If you are limited by memory bandwidth, there's not a lot you can do once you're accessing memory sequentially. The CPU and memory work best when data is fetched sequentially. Random accesses hit the throughput as data is more likely to have to be fetched into cache from RAM. You could always try getting faster RAM.

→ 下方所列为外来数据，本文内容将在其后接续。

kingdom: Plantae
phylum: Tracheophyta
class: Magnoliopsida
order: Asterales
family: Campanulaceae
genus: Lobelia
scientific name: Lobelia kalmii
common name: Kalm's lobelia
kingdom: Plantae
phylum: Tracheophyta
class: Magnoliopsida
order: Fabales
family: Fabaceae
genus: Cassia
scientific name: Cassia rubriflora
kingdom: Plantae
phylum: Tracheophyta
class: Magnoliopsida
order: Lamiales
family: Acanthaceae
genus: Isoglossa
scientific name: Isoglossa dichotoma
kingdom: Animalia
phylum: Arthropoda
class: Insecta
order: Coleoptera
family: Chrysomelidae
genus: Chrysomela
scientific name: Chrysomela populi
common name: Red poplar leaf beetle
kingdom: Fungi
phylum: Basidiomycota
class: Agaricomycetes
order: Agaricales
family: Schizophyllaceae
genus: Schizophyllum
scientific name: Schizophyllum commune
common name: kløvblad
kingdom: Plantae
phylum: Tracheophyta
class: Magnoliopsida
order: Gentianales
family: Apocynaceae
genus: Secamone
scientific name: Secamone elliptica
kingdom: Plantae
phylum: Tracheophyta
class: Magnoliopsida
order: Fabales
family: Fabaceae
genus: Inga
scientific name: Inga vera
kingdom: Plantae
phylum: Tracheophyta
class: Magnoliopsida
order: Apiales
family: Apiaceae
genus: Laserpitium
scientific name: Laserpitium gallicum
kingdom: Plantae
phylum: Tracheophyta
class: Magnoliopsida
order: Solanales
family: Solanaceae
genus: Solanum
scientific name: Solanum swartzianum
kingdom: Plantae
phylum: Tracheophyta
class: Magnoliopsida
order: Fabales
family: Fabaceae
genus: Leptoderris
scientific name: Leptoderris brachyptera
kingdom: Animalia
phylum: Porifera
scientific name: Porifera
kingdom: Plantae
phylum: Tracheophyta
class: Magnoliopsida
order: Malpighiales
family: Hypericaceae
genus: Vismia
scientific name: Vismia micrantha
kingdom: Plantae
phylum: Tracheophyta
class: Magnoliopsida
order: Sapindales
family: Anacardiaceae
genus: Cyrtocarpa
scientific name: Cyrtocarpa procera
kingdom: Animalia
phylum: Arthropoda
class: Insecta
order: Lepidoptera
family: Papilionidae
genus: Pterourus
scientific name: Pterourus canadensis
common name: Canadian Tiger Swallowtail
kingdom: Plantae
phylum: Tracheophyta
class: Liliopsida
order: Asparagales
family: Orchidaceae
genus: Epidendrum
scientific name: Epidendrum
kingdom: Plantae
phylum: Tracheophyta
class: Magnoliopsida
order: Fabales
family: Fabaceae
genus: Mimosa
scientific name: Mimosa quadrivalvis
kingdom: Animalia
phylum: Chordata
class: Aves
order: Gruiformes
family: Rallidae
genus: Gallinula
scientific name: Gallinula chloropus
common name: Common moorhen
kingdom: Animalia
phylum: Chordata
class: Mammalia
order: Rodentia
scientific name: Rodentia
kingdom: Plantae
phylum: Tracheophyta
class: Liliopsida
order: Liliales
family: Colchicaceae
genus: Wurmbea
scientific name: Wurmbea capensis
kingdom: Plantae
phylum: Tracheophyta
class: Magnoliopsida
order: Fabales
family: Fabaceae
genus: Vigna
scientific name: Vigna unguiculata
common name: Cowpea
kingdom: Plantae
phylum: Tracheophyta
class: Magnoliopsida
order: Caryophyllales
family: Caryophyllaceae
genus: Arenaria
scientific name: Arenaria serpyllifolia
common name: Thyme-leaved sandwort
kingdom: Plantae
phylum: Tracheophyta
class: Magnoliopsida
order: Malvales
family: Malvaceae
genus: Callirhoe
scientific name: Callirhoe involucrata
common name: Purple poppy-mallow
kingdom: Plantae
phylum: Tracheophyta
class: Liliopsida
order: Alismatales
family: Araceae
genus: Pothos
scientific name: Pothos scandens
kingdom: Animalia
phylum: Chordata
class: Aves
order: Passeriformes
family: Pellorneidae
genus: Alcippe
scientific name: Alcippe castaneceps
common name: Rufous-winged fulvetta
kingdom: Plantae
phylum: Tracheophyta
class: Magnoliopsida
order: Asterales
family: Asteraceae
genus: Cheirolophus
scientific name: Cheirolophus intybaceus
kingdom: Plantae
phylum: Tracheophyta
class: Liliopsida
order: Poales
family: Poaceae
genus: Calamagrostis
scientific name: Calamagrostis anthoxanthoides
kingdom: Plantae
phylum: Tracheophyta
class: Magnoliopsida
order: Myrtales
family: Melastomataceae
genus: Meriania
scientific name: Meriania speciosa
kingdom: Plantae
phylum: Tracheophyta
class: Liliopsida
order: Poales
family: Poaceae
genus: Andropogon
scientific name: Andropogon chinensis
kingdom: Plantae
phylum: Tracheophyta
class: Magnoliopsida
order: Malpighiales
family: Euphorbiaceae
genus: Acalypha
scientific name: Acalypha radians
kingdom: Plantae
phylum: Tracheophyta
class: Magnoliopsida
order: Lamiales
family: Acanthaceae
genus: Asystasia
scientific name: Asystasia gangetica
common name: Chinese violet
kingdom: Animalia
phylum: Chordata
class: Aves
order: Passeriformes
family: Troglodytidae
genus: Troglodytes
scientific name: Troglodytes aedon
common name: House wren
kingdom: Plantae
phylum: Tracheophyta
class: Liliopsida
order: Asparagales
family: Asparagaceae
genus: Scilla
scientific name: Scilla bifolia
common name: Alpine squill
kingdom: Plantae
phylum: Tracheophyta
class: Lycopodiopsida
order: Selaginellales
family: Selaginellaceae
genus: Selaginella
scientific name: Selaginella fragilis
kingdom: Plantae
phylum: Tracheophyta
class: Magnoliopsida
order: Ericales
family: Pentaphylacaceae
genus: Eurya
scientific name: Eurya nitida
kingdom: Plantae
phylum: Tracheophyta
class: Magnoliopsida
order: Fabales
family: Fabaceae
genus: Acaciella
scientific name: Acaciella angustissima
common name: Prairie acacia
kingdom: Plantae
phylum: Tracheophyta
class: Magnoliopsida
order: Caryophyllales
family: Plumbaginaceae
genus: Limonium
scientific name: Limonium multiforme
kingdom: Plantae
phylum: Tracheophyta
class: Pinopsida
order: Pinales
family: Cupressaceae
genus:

If you're limited by CPU then there are a few more options available to you. Using SIMD is one option, as is hand coding the floating point code (C/C++ compiler aren't great at FPU code for many reasons). If this were me, and the code in the inner loop allows for it, I'd have two pointers into the array, one at the start and a second 4/5ths of the way through it. Each iteration, a SIMD operation would be performed using the first pointer and scalar FPU operations using the second pointer so that each iteration of the loop does five values. Then, I'd interleave the SIMD instructions with the FPU instructions to mitigate latency costs. This shouldn't affect your caches since (at least on the Pentium) the MMU can stream up to four data streams simultaneously (i.e. prefetch data for you without any prompting or special instructions).